Junho é mês crítico e cheio de contrastes. Diz a sabedoria popular que, nos sonhos, o significado do mês de junho é de sucesso, mas ao mesmo tempo de uma perda enorme. O senso comum confirma esta orientação ao atestar “Junho calmoso, ano formoso” ou “Junho chuvoso, ano perigoso”.
Esta acentuada dicotomia leva-nos a acreditar que a providência divina dormitou brevemente sobre o assunto, tendo inadvertidamente o deus Chronos e a musa Clio misturado os fios do tempo e dando origem a uma multiplicidade de leituras. Como classificar tal atitude? Dirão uns que se trata de negligência pura e dura, outros de apenas e tão só uma fatalidade, imprevisível mesmo à ciência divina que tudo vê, tudo sabe e sobre tudo decide.
Perguntará o leitor qual a relação tempo/divindade para um portal inteiramente dedicado a bombeiros. Se substituirmos as entidades divinas por seres terrenos e habitualmente imperfeitos, concluiremos que negligência e fatalidade são vocábulos vulgarmente utilizados nesta época, ao volátil prazer de cada um.

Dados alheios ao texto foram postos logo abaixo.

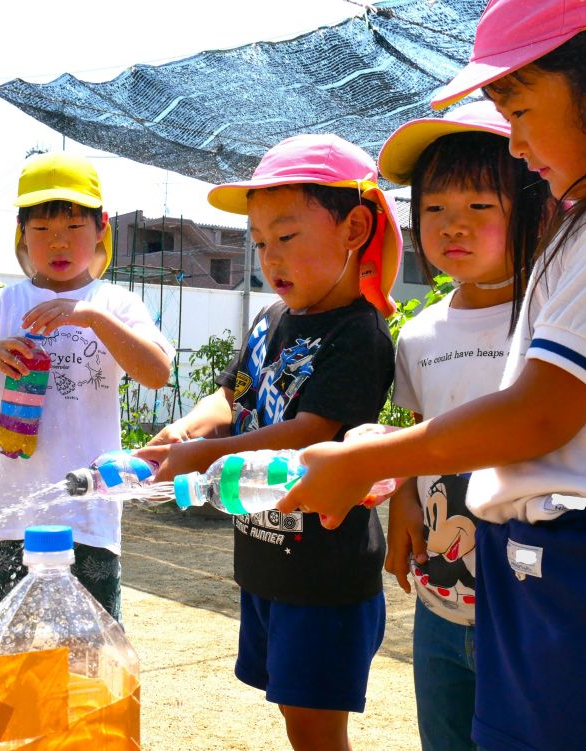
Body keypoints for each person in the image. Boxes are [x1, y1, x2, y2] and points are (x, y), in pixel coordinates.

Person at [279, 2, 586, 749]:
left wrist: (369, 458)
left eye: (518, 107)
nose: (514, 143)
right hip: (541, 570)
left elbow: (541, 413)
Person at [137, 133, 402, 751]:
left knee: (316, 726)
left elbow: (311, 433)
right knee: (292, 712)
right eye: (259, 243)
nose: (269, 258)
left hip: (325, 573)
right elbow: (230, 396)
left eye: (286, 237)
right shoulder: (272, 320)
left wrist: (203, 455)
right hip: (265, 559)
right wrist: (185, 429)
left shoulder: (359, 335)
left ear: (355, 229)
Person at [375, 100, 550, 751]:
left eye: (480, 207)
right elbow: (420, 430)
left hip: (529, 607)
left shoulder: (550, 314)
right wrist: (400, 504)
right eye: (435, 210)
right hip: (439, 600)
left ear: (531, 205)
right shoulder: (419, 333)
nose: (454, 226)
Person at [0, 152, 173, 626]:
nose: (59, 242)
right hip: (7, 514)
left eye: (73, 228)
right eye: (43, 230)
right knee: (4, 649)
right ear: (21, 233)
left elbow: (157, 373)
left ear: (101, 228)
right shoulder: (3, 306)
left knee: (89, 657)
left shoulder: (115, 304)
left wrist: (89, 316)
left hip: (88, 515)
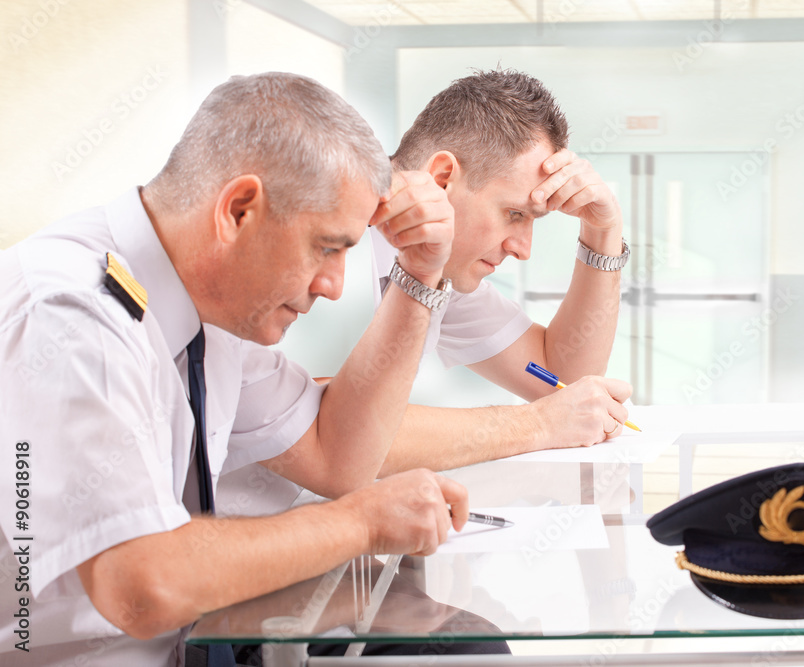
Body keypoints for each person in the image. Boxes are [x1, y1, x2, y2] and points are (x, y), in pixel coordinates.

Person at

Segundo o Priberam, negligência é sinónimo de incúria, desleixo. Pergunto eu, por vezes, nos meus momentos de introspeção, se os problemas que assolam a estrutura dos bombeiros não resultam, em grande parte, de negligência humana. É fácil apontar o dedo aos operacionais que, no terreno e durante a época estival, não conseguem controlar devidamente um incêndio florestal devido a fatores distintos, esquecendo alguns iluminados que estes homens e mulheres constituem a ponta mais exposta e visível de um iceberg e apenas atuam no momento em que todo o sistema, a montante, falhou. Falhou a prevenção, falhou a atenção devida às associações, falhou a manutenção de uma estrutura maioritariamente voluntária, essencial a um País e que a trata como se fora a “tropa barata” e até descartável no sistema de proteção e socorro.
Fatalidade? Não creio, amigo leitor. Fatalidades são as inconstâncias climatéricas que nos apanham totalmente desprevenidos. Falamos aqui de negligência, pura e dura. Negligência sobretudo na governação, a todos os níveis e na maioria dos sectores.
Surpreendido? Talvez não, como já vem sendo hábito! Um dos exemplos mais recentes veio publicado no Jornal Nordeste (nº 862, de 21 de Maio de 2013), no qual o Ministro da Educação refere que os docentes do Interior terão que procurar emprego no Litoral, reflexo da desertificação daquela zona do País. Em última instância, assistiremos com a serenidade habitual ao encerramento de infraestruturas educativas por ausência de recursos humanos.
Imaginemos, por ventura, que “a moda pega” e se aplica aos Corpos de Bombeiros. Como referiu o Sérgio Cipriano na sua última crónica, poderemos assistir à morte lenta, à agonia que conduzirá os Corpos de Bombeiros, localizados em sede de concelho, à sua extinção devido à escassez de meios humanos que sempre se disponibilizaram a proteger vidas e bens. Exagerado? Não creio. É que os corpos de bombeiros não são apenas constituídos por docentes, mas também por outros cidadãos que, à míngua de emprego, se deslocam também, de malas aviadas e com toda a família, para o Litoral e mesmo para o exterior do País. Como diz o povo, e com razão, “deixa arder!”.
O que será da população que vai ficar ao abandono, em terras desprovidas de serviços e gentes? Confesso que não quero nem pensar!
Apesar de pequeno, continuamos com um País a duas velocidades por incúria de alguns que não exerceram as suas responsabilidades em devido tempo. Quem sabe, um destes dias, não assistimos também à morte de uma Nação que terá na sua lápide o seguinte epitáfio:
“Aqui jaz um País moribundo, que nasceu forte, enérgico e aventureiro!
Morreu exausto, corroído, depressivo e sem dinheiro.”